* _Your task_: All of the entries below are to be retyped exactly.
--- Provided entries Enclosed Below ---
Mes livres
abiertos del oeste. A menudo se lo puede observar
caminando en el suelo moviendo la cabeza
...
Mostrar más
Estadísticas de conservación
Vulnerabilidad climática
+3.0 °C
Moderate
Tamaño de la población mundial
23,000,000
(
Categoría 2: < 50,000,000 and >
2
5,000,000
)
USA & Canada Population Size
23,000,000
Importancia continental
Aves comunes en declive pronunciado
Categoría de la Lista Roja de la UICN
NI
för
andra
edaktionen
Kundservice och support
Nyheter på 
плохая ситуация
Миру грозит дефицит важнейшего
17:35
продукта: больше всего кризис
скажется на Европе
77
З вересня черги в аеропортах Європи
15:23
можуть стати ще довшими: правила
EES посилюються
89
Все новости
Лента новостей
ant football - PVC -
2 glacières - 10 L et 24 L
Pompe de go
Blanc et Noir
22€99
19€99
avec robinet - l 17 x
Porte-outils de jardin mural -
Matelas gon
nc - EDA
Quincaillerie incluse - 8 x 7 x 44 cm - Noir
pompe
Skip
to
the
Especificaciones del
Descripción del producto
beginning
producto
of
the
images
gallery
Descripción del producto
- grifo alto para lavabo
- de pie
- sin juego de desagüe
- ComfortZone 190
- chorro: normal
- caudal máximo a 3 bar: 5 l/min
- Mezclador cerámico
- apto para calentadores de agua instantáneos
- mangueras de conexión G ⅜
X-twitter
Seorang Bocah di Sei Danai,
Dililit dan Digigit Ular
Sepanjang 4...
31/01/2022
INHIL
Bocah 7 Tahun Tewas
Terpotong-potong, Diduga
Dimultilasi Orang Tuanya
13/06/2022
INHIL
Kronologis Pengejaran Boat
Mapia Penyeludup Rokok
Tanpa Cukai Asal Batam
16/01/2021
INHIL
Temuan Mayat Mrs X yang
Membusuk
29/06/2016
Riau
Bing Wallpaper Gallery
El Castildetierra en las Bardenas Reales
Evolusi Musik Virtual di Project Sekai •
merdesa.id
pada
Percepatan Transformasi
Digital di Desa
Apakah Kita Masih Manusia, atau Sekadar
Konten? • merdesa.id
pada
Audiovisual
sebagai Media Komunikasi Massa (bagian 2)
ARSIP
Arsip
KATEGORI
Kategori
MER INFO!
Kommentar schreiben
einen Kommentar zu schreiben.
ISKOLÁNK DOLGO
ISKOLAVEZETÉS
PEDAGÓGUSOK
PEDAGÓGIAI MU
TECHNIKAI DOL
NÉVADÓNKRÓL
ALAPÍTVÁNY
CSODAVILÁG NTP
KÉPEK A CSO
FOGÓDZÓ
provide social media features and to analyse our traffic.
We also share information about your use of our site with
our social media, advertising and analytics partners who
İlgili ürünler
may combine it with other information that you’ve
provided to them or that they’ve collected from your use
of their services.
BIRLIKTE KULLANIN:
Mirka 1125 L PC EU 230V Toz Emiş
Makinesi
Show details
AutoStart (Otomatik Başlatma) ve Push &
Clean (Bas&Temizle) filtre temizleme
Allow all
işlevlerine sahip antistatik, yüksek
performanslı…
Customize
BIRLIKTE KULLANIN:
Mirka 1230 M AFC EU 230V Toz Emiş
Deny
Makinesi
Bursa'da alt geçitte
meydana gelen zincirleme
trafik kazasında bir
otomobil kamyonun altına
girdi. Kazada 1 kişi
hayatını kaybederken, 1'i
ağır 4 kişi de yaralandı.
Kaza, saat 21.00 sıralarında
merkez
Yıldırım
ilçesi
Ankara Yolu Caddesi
--- End of Enclosed Provided entries ---
* _Solution to this exercise_:
Mes livres
abiertos del oeste. A menudo se lo puede observar
caminando en el suelo moviendo la cabeza
...
Mostrar más
Estadísticas de conservación
Vulnerabilidad climática
+3.0 °C
Moderate
Tamaño de la población mundial
23,000,000
(
Categoría 2: < 50,000,000 and >
2
5,000,000
)
USA & Canada Population Size
23,000,000
Importancia continental
Aves comunes en declive pronunciado
Categoría de la Lista Roja de la UICN
NI
för
andra
edaktionen
Kundservice och support
Nyheter på 
плохая ситуация
Миру грозит дефицит важнейшего
17:35
продукта: больше всего кризис
скажется на Европе
77
З вересня черги в аеропортах Європи
15:23
можуть стати ще довшими: правила
EES посилюються
89
Все новости
Лента новостей
ant football - PVC -
2 glacières - 10 L et 24 L
Pompe de go
Blanc et Noir
22€99
19€99
avec robinet - l 17 x
Porte-outils de jardin mural -
Matelas gon
nc - EDA
Quincaillerie incluse - 8 x 7 x 44 cm - Noir
pompe
Skip
to
the
Especificaciones del
Descripción del producto
beginning
producto
of
the
images
gallery
Descripción del producto
- grifo alto para lavabo
- de pie
- sin juego de desagüe
- ComfortZone 190
- chorro: normal
- caudal máximo a 3 bar: 5 l/min
- Mezclador cerámico
- apto para calentadores de agua instantáneos
- mangueras de conexión G ⅜
X-twitter
Seorang Bocah di Sei Danai,
Dililit dan Digigit Ular
Sepanjang 4...
31/01/2022
INHIL
Bocah 7 Tahun Tewas
Terpotong-potong, Diduga
Dimultilasi Orang Tuanya
13/06/2022
INHIL
Kronologis Pengejaran Boat
Mapia Penyeludup Rokok
Tanpa Cukai Asal Batam
16/01/2021
INHIL
Temuan Mayat Mrs X yang
Membusuk
29/06/2016
Riau
Bing Wallpaper Gallery
El Castildetierra en las Bardenas Reales
Evolusi Musik Virtual di Project Sekai •
merdesa.id
pada
Percepatan Transformasi
Digital di Desa
Apakah Kita Masih Manusia, atau Sekadar
Konten? • merdesa.id
pada
Audiovisual
sebagai Media Komunikasi Massa (bagian 2)
ARSIP
Arsip
KATEGORI
Kategori
MER INFO!
Kommentar schreiben
einen Kommentar zu schreiben.
ISKOLÁNK DOLGO
ISKOLAVEZETÉS
PEDAGÓGUSOK
PEDAGÓGIAI MU
TECHNIKAI DOL
NÉVADÓNKRÓL
ALAPÍTVÁNY
CSODAVILÁG NTP
KÉPEK A CSO
FOGÓDZÓ
provide social media features and to analyse our traffic.
We also share information about your use of our site with
our social media, advertising and analytics partners who
İlgili ürünler
may combine it with other information that you’ve
provided to them or that they’ve collected from your use
of their services.
BIRLIKTE KULLANIN:
Mirka 1125 L PC EU 230V Toz Emiş
Makinesi
Show details
AutoStart (Otomatik Başlatma) ve Push &
Clean (Bas&Temizle) filtre temizleme
Allow all
işlevlerine sahip antistatik, yüksek
performanslı…
Customize
BIRLIKTE KULLANIN:
Mirka 1230 M AFC EU 230V Toz Emiş
Deny
Makinesi
Bursa'da alt geçitte
meydana gelen zincirleme
trafik kazasında bir
otomobil kamyonun altına
girdi. Kazada 1 kişi
hayatını kaybederken, 1'i
ağır 4 kişi de yaralandı.
Kaza, saat 21.00 sıralarında
merkez
Yıldırım
ilçesi
Ankara Yolu Caddesi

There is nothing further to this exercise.